Text provided |
Dorr is also a Hall-of-Famer, being inducted into the Iowa ROCK AND ROLL Hall in 2000. He was honored for his many years of deejaying on KUNI-FM, a post he still holds.

Alexander joined Pender's band for a time during their set also, and to set the record straight, Vicki is NOT married to lead guitar player Glenn Alexander of Pender's group, contrary to Mark's comments at the concert.

Alexander wowed the capacity crowd with his chops on his Fender ax (don't be alarmed- an "ax" is the nickname among musicians for an electric guitar), and was featured on a number the native Kansan wrote, "T-5."

Pender himself was the penultimate performer, dishing out some pretty tasty chops himself on the trumpet, as well as singing the blues. His best moment, however, was an amazing extended hold (we're talking several minutes here) on a single note, without going off pitch or taking a noticeable breath.

This thrilled the crowd , but also allowed Paul Frazier to replace the string he had broken on his bass gutar without any interruption in the show. For the encore, Pender showed another of his many musical talents, as he sang a love song, accompanying himself on guitar.

During the show, Pender was presented a key to the city of Cherokee by mayor Dennis Henrich, who also read a proclamation honoring Pender. The mayor and the musician exchanged mutual admiration for each other's hairstyles, and Pender thanked the city and everyone for making him really feel like Cherokee is his second home.

Required work | Quote the stretch of the concert write-up from "Alexander wowed the" through "himself on guitar.".

Supplied records |
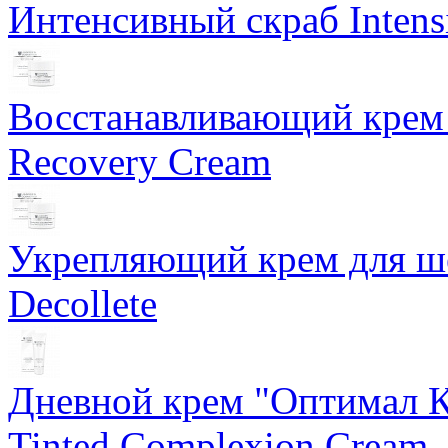
Интенсивный скраб Intens
Восстанавливающий крем 
Recovery Cream
Укрепляющий крем для ше
Decollete
Дневной крем "Оптимал К
Tinted Complexion Cream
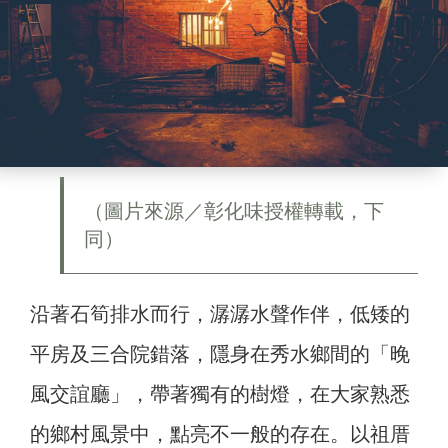
（圖片來源／彰化味授權轉載，下
同）
沿著石筍排水而行，潺潺水聲作伴，低矮的
平房及三合院錯落，隱身在秀水鄉間的「晚
風交誼廳」，帶著獨有的樹燈，在大家熟悉
的鄉村風景中，點亮不一般的存在。以祖厝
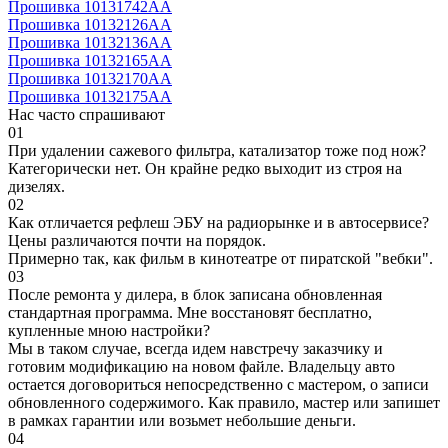
Прошивка 10131742AA
Прошивка 10132126AA
Прошивка 10132136AA
Прошивка 10132165AA
Прошивка 10132170AA
Прошивка 10132175AA
Нас часто спрашивают
01
При удалении сажевого фильтра, катализатор тоже под нож?
Категорически нет. Он крайне редко выходит из строя на
дизелях.
02
Как отличается рефлеш ЭБУ на радиорынке и в автосервисе?
Цены различаются почти на порядок.
Примерно так, как фильм в кинотеатре от пиратской "вебки".
03
После ремонта у дилера, в блок записана обновленная
стандартная программа. Мне восстановят бесплатно,
купленные мною настройки?
Мы в таком случае, всегда идем навстречу заказчику и
готовим модификацию на новом файле. Владельцу авто
остается договориться непосредственно с мастером, о записи
обновленного содержимого. Как правило, мастер или запишет
в рамках гарантии или возьмет небольшие деньги.
04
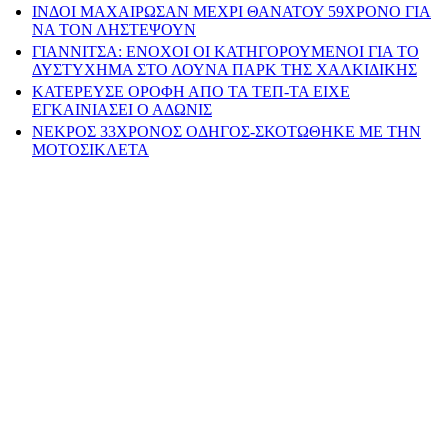
ΙΝΔΟΙ ΜΑΧΑΙΡΩΣΑΝ ΜΕΧΡΙ ΘΑΝΑΤΟΥ 59ΧΡΟΝΟ ΓΙΑ
ΝΑ ΤΟΝ ΛΗΣΤΕΨΟΥΝ
ΓΙΑΝΝΙΤΣΑ: ΕΝΟΧΟΙ ΟΙ ΚΑΤΗΓΟΡΟΥΜΕΝΟΙ ΓΙΑ ΤΟ
ΔΥΣΤΥΧΗΜΑ ΣΤΟ ΛΟΥΝΑ ΠΑΡΚ ΤΗΣ ΧΑΛΚΙΔΙΚΗΣ
ΚΑΤΕΡΕΥΣΕ ΟΡΟΦΗ ΑΠΟ ΤΑ ΤΕΠ-ΤΑ ΕΙΧΕ
ΕΓΚΑΙΝΙΑΣΕΙ Ο ΑΔΩΝΙΣ
ΝΕΚΡΟΣ 33ΧΡΟΝΟΣ ΟΔΗΓΟΣ-ΣΚΟΤΩΘΗΚΕ ΜΕ ΤΗΝ
ΜΟΤΟΣΙΚΛΕΤΑ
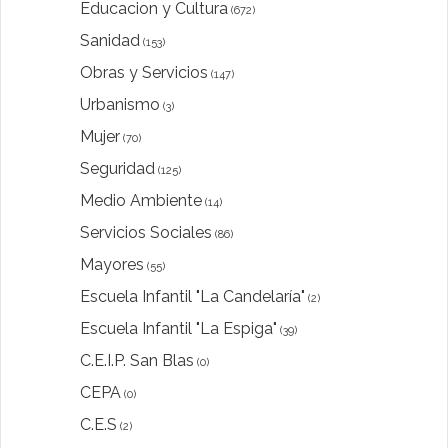
Educacion y Cultura
(672)
Sanidad
(153)
Obras y Servicios
(147)
Urbanismo
(3)
Mujer
(70)
Seguridad
(125)
Medio Ambiente
(14)
Servicios Sociales
(86)
Mayores
(55)
Escuela Infantil "La Candelaría"
(2)
Escuela Infantil "La Espiga"
(39)
C.E.I.P. San Blas
(0)
CEPA
(0)
C.E.S
(2)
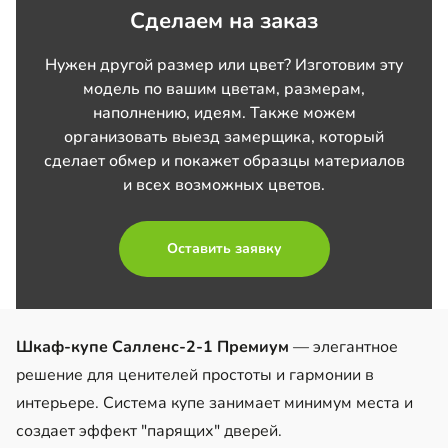
Сделаем на заказ
Нужен другой размер или цвет? Изготовим эту
модель по вашим цветам, размерам,
наполнению, идеям. Также можем
организовать выезд замерщика, который
сделает обмер и покажет образцы материалов
и всех возможных цветов.
Оставить заявку
Шкаф-купе Салленс-2-1 Премиум
— элегантное
решение для ценителей простоты и гармонии в
интерьере. Система купе занимает минимум места и
создает эффект "парящих" дверей.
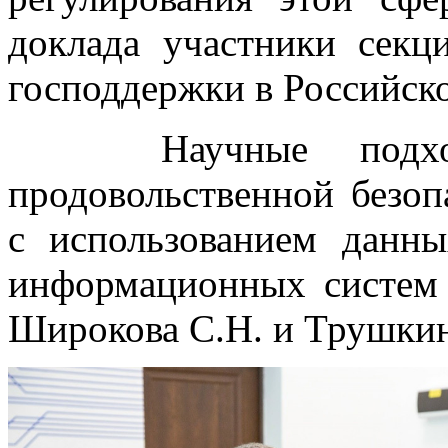
доклада участники сек
господдержки в Российск
Научные подходы
продовольственной безоп
с использованием дан
информационных систем 
Широкова С.Н. и Трушкин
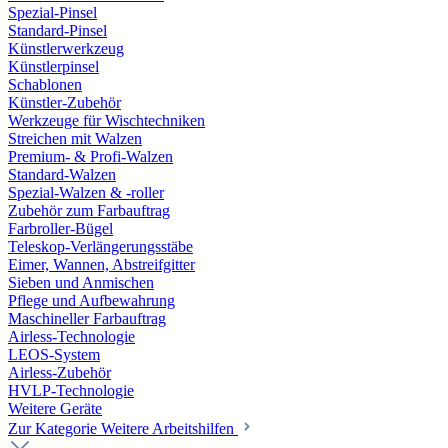
Spezial-Pinsel
Standard-Pinsel
Künstlerwerkzeug
Künstlerpinsel
Schablonen
Künstler-Zubehör
Werkzeuge für Wischtechniken
Streichen mit Walzen
Premium- & Profi-Walzen
Standard-Walzen
Spezial-Walzen & -roller
Zubehör zum Farbauftrag
Farbroller-Bügel
Teleskop-Verlängerungsstäbe
Eimer, Wannen, Abstreifgitter
Sieben und Anmischen
Pflege und Aufbewahrung
Maschineller Farbauftrag
Airless-Technologie
LEOS-System
Airless-Zubehör
HVLP-Technologie
Weitere Geräte
Zur Kategorie Weitere Arbeitshilfen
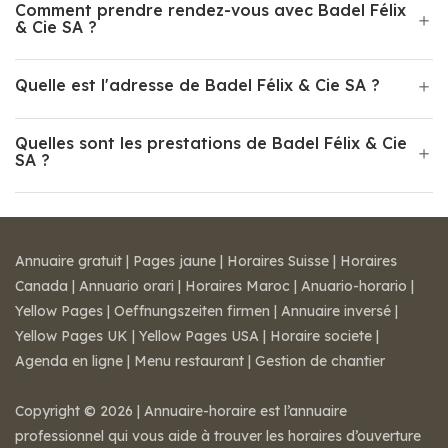
Comment prendre rendez-vous avec Badel Félix
& Cie SA ?
Quelle est l'adresse de Badel Félix & Cie SA ?
Quelles sont les prestations de Badel Félix & Cie
SA ?
Annuaire gratuit
|
Pages jaune
|
Horaires Suisse
|
Horaires
Canada
|
Annuario orari
|
Horaires Maroc
|
Anuario-horario
|
Yellow Pages
|
Oeffnungszeiten firmen
|
Annuaire inversé
|
Yellow Pages UK
|
Yellow Pages USA
|
Horaire societe
|
Agenda en ligne
|
Menu restaurant
|
Gestion de chantier
Copyright © 2026 | Annuaire-horaire est l’annuaire
professionnel qui vous aide à trouver les horaires d’ouverture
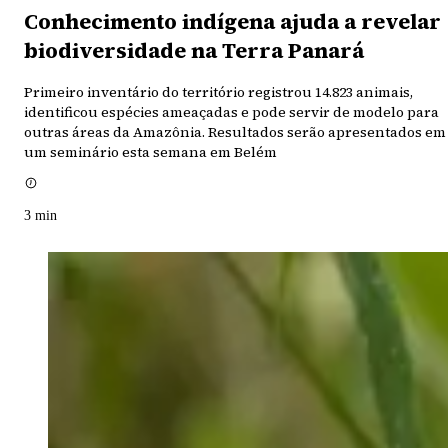
Conhecimento indígena ajuda a revelar
biodiversidade na Terra Panará
Primeiro inventário do território registrou 14.823 animais,
identificou espécies ameaçadas e pode servir de modelo para
outras áreas da Amazônia. Resultados serão apresentados em
um seminário esta semana em Belém
3
min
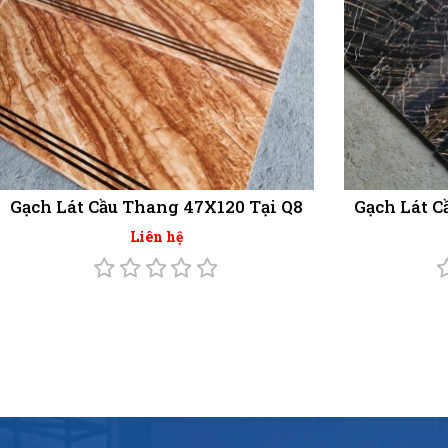
Gạch Lát Cầu Thang 47X120 Tại Q8
Gạch Lát C
Liên hệ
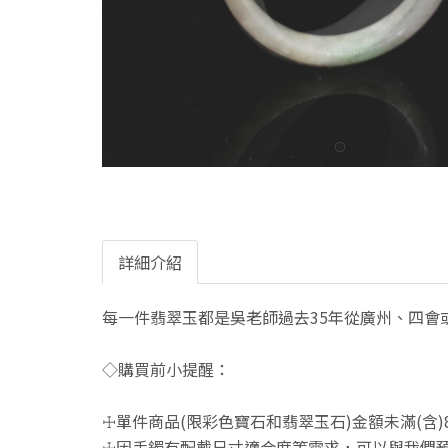
詳細介紹
每一件翡翠玉都是吳老師過去35年從廣州、四會
◇購買前小提醒：
☩單件商品(限彩色寶石和翡翠玉石)金額未滿(含)
☩因手鐲有配戴尺寸適合度等需求，可以與我們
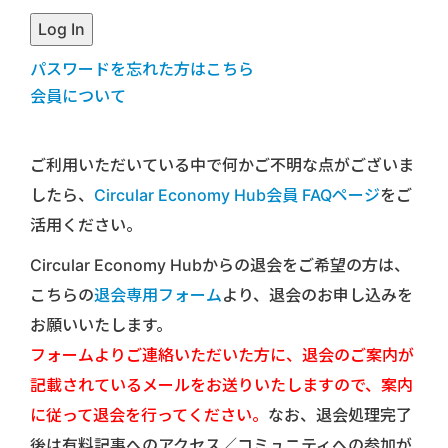
パスワードを忘れた方はこちら
会員について
ご利用いただいている中で何かご不明な点がございま
したら、
Circular Economy Hub会員 FAQページ
をご
活用ください。
Circular Economy Hubからの退会をご希望の方は、
こちらの
退会専用フォーム
より、退会のお申し込みを
お願いいたします。
フォームよりご連絡いただいた方に、退会のご案内が
記載されているメールをお送りいたしますので、案内
に従って退会を行ってください。
なお、退会処理完了
後は有料記事へのアクセス／コミュニティへの参加が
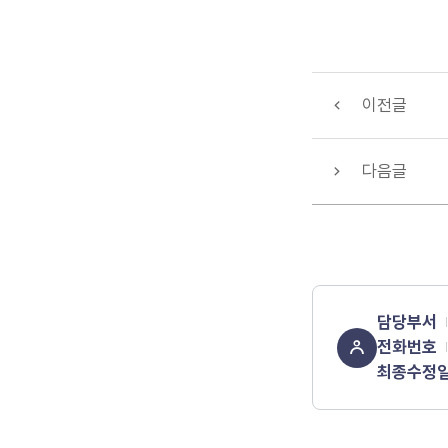
이전글
다음글
담당부서
전화번호
최종수정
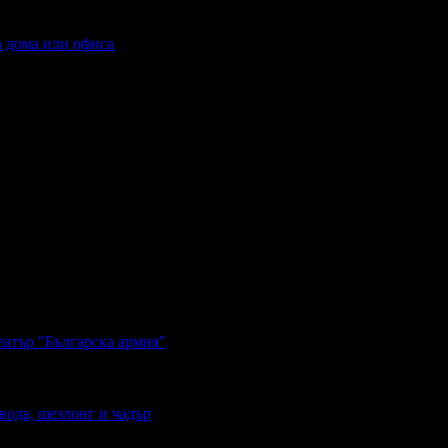
а дома или офиса
еатър "Българска армия"
вода, шезлонг и чадър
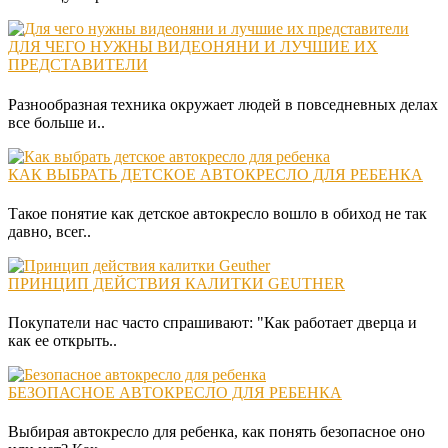
ДЛЯ ЧЕГО НУЖНЫ ВИДЕОНЯНИ И ЛУЧШИЕ ИХ
ПРЕДСТАВИТЕЛИ
Разнообразная техника окружает людей в повседневных делах
все больше и..
КАК ВЫБРАТЬ ДЕТСКОЕ АВТОКРЕСЛО ДЛЯ РЕБЕНКА
Такое понятие как детское автокресло вошло в обиход не так
давно, всег..
ПРИНЦИП ДЕЙСТВИЯ КАЛИТКИ GEUTHER
Покупатели нас часто спрашивают: "Как работает дверца и
как ее открыть..
БЕЗОПАСНОЕ АВТОКРЕСЛО ДЛЯ РЕБЕНКА
Выбирая автокресло для ребенка, как понять безопасное оно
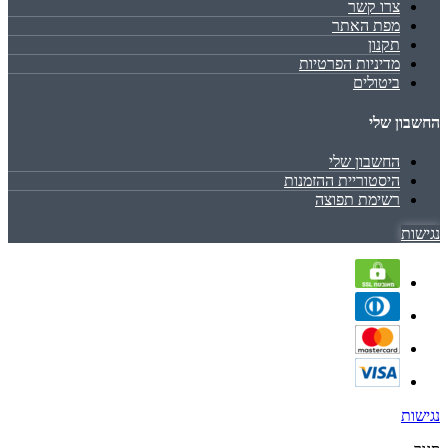
צרו קשר
מפת האתר
תקנון
מדיניות הפרטיות
ביטולים
החשבון שלי
החשבון שלי
היסטוריית ההזמנות
רשימת תפוצה
נגישות
נגישות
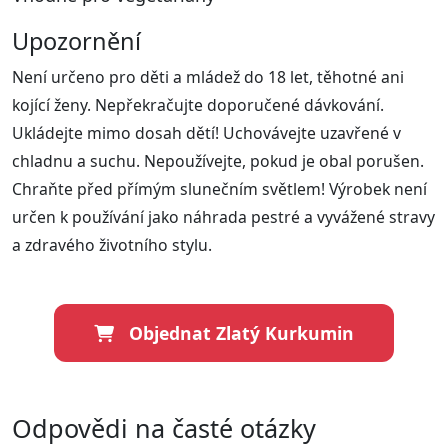
Upozornění
Není určeno pro děti a mládež do 18 let, těhotné ani
kojící ženy. Nepřekračujte doporučené dávkování.
Ukládejte mimo dosah dětí! Uchovávejte uzavřené v
chladnu a suchu. Nepoužívejte, pokud je obal porušen.
Chraňte před přímým slunečním světlem! Výrobek není
určen k používání jako náhrada pestré a vyvážené stravy
a zdravého životního stylu.
Objednat Zlatý Kurkumin
Odpovědi na časté otázky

The completed task |
Alexander wowed the capacity crowd with his chops on his Fender ax (don't be alarmed- an "ax" is the nickname among musicians for an electric guitar), and was featured on a number the native Kansan wrote, "T-5."

Pender himself was the penultimate performer, dishing out some pretty tasty chops himself on the trumpet, as well as singing the blues. His best moment, however, was an amazing extended hold (we're talking several minutes here) on a single note, without going off pitch or taking a noticeable breath.

This thrilled the crowd , but also allowed Paul Frazier to replace the string he had broken on his bass gutar without any interruption in the show. For the encore, Pender showed another of his many musical talents, as he sang a love song, accompanying himself on guitar.